#### Problem details
Beginning with the first line of the data below, set down each line exactly through the line that contains "também facilita o".

#### Extracted entries
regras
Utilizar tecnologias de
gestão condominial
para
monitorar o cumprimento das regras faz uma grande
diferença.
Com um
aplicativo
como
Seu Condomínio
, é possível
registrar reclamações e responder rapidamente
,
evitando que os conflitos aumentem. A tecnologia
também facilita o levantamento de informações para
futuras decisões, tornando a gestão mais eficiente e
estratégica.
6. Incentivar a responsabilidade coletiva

#### Exercise output
regras
Utilizar tecnologias de
gestão condominial
para
monitorar o cumprimento das regras faz uma grande
diferença.
Com um
aplicativo
como
Seu Condomínio
, é possível
registrar reclamações e responder rapidamente
,
evitando que os conflitos aumentem. A tecnologia
também facilita o levantamento de informações para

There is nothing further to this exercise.